-- EXERCISE DETAILS --
Both the line with "An open format" and the line with "#### XML ([Extensible" in the records below must appear in the output, along with every line between them, exactly and with nothing added.

Stored data entries
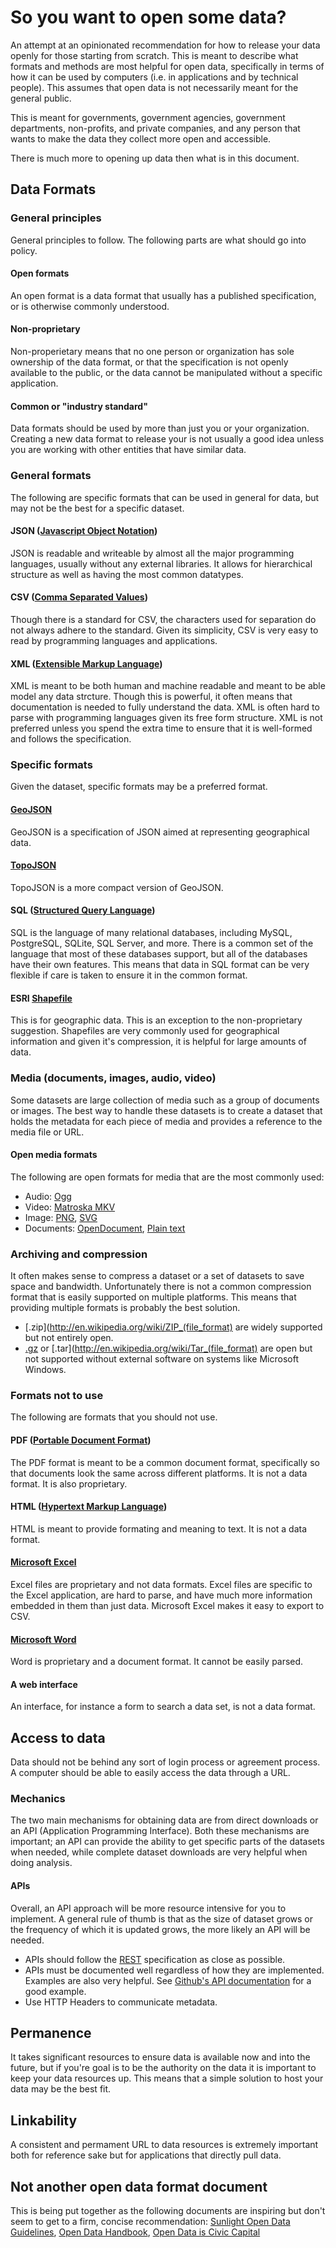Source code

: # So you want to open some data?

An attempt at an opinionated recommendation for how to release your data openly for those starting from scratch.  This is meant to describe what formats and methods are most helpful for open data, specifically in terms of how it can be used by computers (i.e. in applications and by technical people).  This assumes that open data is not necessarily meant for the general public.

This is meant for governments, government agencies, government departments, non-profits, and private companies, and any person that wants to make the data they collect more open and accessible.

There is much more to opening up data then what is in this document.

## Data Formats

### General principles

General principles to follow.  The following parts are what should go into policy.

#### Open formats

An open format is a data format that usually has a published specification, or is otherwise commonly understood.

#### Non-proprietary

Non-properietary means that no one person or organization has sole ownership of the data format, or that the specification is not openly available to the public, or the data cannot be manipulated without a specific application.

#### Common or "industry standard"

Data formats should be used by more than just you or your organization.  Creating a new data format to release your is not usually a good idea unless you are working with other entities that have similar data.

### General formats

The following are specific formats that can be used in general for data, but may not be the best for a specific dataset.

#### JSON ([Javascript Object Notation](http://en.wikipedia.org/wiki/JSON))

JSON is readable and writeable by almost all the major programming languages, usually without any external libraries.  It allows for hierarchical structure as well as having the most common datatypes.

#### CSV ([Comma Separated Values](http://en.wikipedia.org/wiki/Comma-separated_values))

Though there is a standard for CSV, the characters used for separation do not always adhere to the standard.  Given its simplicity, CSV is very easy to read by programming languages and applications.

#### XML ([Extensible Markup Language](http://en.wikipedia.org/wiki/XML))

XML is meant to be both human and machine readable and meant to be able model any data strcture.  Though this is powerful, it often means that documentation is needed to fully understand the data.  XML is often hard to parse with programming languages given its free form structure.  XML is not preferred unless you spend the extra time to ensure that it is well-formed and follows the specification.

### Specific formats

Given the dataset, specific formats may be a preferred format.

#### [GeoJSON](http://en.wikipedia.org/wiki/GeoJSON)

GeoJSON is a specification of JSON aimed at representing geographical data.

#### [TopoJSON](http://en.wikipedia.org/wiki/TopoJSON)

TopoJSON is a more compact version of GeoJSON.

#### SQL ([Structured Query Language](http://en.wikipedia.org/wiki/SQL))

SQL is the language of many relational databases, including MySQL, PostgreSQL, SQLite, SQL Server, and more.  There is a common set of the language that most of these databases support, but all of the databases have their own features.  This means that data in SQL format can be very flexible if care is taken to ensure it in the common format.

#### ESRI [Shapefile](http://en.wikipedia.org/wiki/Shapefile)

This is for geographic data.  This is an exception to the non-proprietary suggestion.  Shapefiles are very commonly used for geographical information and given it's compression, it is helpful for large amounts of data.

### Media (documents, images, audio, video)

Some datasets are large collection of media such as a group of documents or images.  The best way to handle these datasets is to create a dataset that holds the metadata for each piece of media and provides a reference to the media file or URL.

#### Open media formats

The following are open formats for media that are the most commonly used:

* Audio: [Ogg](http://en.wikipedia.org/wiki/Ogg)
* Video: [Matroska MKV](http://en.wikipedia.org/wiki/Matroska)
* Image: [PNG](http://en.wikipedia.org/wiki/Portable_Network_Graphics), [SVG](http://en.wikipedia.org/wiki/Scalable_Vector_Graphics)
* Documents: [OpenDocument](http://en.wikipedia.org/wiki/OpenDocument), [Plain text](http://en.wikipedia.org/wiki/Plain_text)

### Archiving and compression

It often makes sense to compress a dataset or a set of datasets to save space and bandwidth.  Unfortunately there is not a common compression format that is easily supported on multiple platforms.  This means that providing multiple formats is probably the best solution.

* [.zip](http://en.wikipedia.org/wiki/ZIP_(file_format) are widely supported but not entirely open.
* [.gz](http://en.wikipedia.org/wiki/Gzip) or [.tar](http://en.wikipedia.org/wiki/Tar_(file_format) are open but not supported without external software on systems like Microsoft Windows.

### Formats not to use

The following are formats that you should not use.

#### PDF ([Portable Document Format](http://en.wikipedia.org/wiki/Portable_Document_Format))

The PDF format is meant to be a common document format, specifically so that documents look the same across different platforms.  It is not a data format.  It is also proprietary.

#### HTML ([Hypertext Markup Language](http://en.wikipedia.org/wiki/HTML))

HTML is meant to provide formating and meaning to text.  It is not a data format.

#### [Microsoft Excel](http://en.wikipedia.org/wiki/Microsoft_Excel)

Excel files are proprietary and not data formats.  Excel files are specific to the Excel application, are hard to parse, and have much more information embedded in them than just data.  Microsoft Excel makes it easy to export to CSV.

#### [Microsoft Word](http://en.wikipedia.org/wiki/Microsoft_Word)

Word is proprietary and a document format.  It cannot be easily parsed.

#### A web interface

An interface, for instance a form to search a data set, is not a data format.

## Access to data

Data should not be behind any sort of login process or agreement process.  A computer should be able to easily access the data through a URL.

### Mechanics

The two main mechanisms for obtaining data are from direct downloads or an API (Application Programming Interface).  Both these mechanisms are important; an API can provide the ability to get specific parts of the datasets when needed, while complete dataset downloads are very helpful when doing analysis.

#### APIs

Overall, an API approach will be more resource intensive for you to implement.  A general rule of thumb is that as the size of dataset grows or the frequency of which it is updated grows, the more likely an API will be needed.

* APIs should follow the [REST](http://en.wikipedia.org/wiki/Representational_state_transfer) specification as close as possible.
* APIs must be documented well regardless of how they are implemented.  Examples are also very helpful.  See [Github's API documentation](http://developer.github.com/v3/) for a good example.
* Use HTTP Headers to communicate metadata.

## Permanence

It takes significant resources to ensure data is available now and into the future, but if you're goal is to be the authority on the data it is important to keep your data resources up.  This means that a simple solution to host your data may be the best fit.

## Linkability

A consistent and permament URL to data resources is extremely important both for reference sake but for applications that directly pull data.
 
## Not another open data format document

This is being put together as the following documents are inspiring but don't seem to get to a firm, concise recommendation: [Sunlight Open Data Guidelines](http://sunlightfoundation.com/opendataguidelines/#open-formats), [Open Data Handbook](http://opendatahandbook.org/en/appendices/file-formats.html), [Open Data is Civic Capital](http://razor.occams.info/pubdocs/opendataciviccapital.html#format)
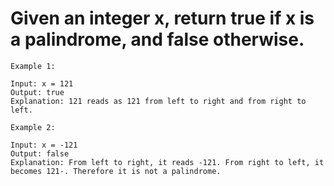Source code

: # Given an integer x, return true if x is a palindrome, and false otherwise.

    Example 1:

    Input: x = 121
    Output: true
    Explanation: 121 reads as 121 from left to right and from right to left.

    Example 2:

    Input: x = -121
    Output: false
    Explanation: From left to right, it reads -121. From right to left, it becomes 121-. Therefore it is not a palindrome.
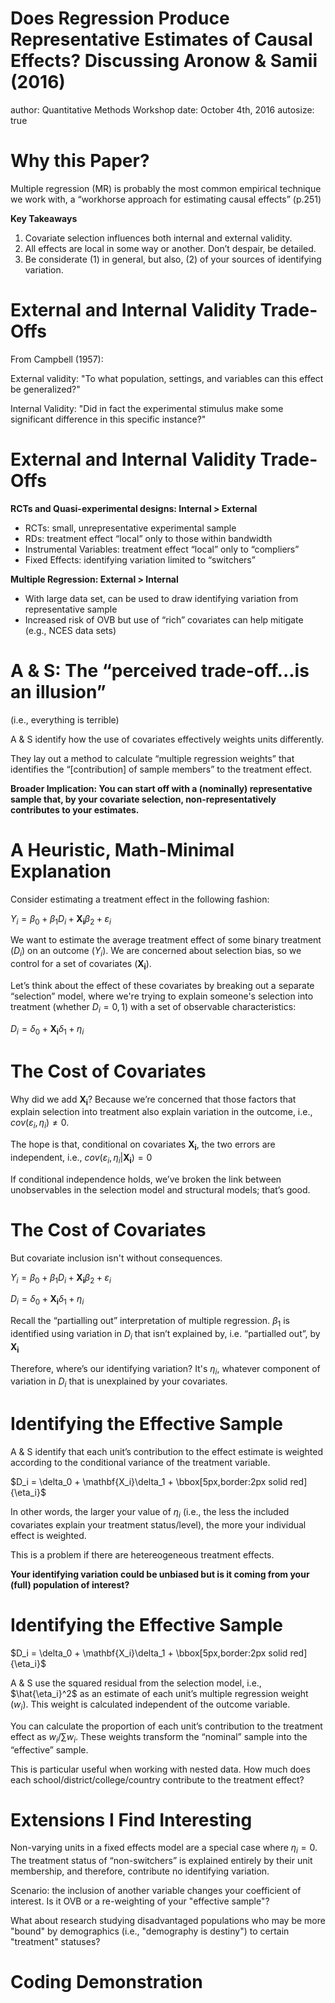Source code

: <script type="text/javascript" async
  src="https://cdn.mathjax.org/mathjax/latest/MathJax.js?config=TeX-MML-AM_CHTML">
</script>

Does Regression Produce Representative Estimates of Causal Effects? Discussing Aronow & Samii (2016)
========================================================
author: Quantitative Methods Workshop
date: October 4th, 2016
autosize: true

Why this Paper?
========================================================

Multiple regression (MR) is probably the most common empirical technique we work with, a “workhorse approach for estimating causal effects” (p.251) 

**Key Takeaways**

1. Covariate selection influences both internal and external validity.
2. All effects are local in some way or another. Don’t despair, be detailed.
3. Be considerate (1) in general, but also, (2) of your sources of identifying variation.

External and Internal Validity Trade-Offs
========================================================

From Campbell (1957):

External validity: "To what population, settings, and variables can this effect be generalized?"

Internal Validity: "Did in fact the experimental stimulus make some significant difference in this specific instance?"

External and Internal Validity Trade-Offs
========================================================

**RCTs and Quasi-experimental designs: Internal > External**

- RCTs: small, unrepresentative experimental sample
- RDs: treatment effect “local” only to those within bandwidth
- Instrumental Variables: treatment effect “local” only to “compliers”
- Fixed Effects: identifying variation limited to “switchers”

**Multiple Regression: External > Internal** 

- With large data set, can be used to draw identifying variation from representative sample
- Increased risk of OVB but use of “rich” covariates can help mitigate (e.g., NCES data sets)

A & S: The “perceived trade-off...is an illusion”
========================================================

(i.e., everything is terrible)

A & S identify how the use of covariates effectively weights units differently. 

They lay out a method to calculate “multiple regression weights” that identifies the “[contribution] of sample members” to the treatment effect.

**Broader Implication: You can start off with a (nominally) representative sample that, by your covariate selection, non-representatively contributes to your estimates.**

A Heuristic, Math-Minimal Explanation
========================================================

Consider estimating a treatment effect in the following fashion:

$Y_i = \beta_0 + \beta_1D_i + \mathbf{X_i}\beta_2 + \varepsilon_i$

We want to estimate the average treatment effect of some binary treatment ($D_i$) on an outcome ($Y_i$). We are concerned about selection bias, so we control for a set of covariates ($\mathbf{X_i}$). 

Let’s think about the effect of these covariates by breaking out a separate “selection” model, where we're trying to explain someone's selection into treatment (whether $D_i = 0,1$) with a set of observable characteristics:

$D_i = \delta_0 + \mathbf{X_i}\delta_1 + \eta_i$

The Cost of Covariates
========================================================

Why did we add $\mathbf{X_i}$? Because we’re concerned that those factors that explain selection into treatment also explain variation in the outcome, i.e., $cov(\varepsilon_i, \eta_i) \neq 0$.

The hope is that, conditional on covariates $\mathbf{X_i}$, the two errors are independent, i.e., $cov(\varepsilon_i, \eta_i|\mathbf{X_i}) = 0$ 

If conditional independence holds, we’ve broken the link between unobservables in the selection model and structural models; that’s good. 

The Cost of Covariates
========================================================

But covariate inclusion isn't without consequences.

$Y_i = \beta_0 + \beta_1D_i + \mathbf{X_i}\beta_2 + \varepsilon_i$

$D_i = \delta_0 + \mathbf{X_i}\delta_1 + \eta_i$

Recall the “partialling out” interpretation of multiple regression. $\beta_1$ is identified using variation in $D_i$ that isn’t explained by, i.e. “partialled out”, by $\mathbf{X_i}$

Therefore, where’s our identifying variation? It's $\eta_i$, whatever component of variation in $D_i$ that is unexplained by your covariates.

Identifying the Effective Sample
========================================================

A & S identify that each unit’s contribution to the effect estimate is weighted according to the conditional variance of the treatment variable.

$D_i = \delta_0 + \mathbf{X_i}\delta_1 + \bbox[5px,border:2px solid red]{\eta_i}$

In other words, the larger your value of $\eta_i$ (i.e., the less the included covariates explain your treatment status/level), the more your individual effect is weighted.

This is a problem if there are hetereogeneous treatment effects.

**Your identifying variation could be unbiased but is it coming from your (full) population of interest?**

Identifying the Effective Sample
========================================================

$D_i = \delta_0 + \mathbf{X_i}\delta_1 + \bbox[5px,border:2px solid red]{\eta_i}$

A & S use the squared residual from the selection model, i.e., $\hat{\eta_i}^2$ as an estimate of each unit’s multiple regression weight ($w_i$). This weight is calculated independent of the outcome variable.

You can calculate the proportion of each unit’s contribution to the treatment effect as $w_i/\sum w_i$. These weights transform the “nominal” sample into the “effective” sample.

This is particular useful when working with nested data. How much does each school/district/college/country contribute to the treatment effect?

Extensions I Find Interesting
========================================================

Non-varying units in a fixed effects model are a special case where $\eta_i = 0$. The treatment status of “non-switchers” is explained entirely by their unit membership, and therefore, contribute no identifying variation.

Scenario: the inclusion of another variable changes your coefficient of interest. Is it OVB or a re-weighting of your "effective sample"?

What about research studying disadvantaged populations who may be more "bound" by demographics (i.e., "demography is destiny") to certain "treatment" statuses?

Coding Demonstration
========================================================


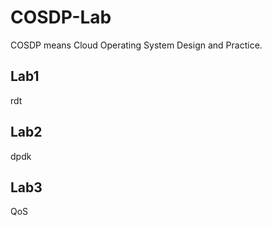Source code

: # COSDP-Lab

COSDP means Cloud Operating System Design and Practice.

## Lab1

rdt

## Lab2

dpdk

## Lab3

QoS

-- THE ANSWER --
An open format is a data format that usually has a published specification, or is otherwise commonly understood.

#### Non-proprietary

Non-properietary means that no one person or organization has sole ownership of the data format, or that the specification is not openly available to the public, or the data cannot be manipulated without a specific application.

#### Common or "industry standard"

Data formats should be used by more than just you or your organization.  Creating a new data format to release your is not usually a good idea unless you are working with other entities that have similar data.

### General formats

The following are specific formats that can be used in general for data, but may not be the best for a specific dataset.

#### JSON ([Javascript Object Notation](http://en.wikipedia.org/wiki/JSON))

JSON is readable and writeable by almost all the major programming languages, usually without any external libraries.  It allows for hierarchical structure as well as having the most common datatypes.

#### CSV ([Comma Separated Values](http://en.wikipedia.org/wiki/Comma-separated_values))

Though there is a standard for CSV, the characters used for separation do not always adhere to the standard.  Given its simplicity, CSV is very easy to read by programming languages and applications.

#### XML ([Extensible Markup Language](http://en.wikipedia.org/wiki/XML))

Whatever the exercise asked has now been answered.